| WORK ORDER A |
In the records below, count the lines that contain the string "right". Reply with the number alone.

Consistent Estimates

Consistent Estimates#

An estimator $ \hat{\boldsymbol{\alpha}}_m $ is said to be consistent if it converges stochastically (in probability) to the true parameter $ \alpha $ as the number of samples $ m $ becomes large.

Consistency means that as we increase the number of observations, the estimate $ \hat{\boldsymbol{\alpha}}_m $ becomes arbitrarily close to the true value $ \alpha $, with high probability.

Consistency can be expressed more rigorously through a probabilistic statement.

For any small $ \epsilon > 0 $, the probability that the estimate $ \hat{\boldsymbol{\alpha}}_m $ lies within an interval $ (\alpha - \epsilon, \alpha + \epsilon) $ around the true parameter $ \alpha $ should approach 1 as the number of observations $ m $ goes to infinity, i.e.:

\[ \boxed{ \lim_{m \to \infty} \Pr ( \alpha - \epsilon < \hat{\boldsymbol{\alpha}}_m < \alpha + \epsilon ) = 1 } \]

In other words, an estimator $ \hat{\boldsymbol{\alpha}} $ is consistent for a parameter $ \alpha $ if, as the sample size $ m \to \infty $, the probability that the estimator is within any arbitrary distance $ \epsilon $ of the true parameter approaches $1$, i.e.:

\[ \lim_{m \to \infty} \Pr \left( |\hat{\boldsymbol{\alpha}}(\vec{y}_m) - \alpha| \leq \epsilon \right) = 1, \quad \forall \epsilon > 0 \]

Alternatively:

\[ \lim_{m \to \infty} \Pr \left(|\hat{\boldsymbol{\alpha}}(\vec{y}_m) - \alpha| \geq \epsilon \right) = 0, \quad \forall \epsilon > 0 \]

Relationship to Chebyshev’s Inequality#

Consistency can also be related to Chebyshev’s inequality.

[Images with keypoint coordinates]

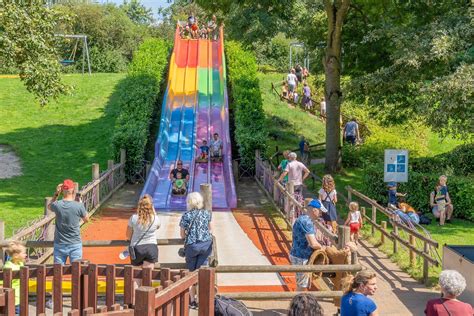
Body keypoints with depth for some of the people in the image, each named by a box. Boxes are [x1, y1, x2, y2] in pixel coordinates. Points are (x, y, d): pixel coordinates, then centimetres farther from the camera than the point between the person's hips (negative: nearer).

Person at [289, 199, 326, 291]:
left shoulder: (302, 219, 10)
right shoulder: (307, 222, -23)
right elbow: (313, 244, -29)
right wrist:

| WORK ORDER B |
Reproduce the whole text on consistent estimates above, leaving every character unchanged.

| TASK RESULT A |
3

| TASK RESULT B |
Consistent Estimates

Consistent Estimates#

An estimator $ \hat{\boldsymbol{\alpha}}_m $ is said to be consistent if it converges stochastically (in probability) to the true parameter $ \alpha $ as the number of samples $ m $ becomes large.

Consistency means that as we increase the number of observations, the estimate $ \hat{\boldsymbol{\alpha}}_m $ becomes arbitrarily close to the true value $ \alpha $, with high probability.

Consistency can be expressed more rigorously through a probabilistic statement.

For any small $ \epsilon > 0 $, the probability that the estimate $ \hat{\boldsymbol{\alpha}}_m $ lies within an interval $ (\alpha - \epsilon, \alpha + \epsilon) $ around the true parameter $ \alpha $ should approach 1 as the number of observations $ m $ goes to infinity, i.e.:

\[ \boxed{ \lim_{m \to \infty} \Pr ( \alpha - \epsilon < \hat{\boldsymbol{\alpha}}_m < \alpha + \epsilon ) = 1 } \]

In other words, an estimator $ \hat{\boldsymbol{\alpha}} $ is consistent for a parameter $ \alpha $ if, as the sample size $ m \to \infty $, the probability that the estimator is within any arbitrary distance $ \epsilon $ of the true parameter approaches $1$, i.e.:

\[ \lim_{m \to \infty} \Pr \left( |\hat{\boldsymbol{\alpha}}(\vec{y}_m) - \alpha| \leq \epsilon \right) = 1, \quad \forall \epsilon > 0 \]

Alternatively:

\[ \lim_{m \to \infty} \Pr \left(|\hat{\boldsymbol{\alpha}}(\vec{y}_m) - \alpha| \geq \epsilon \right) = 0, \quad \forall \epsilon > 0 \]

Relationship to Chebyshev’s Inequality#

Consistency can also be related to Chebyshev’s inequality.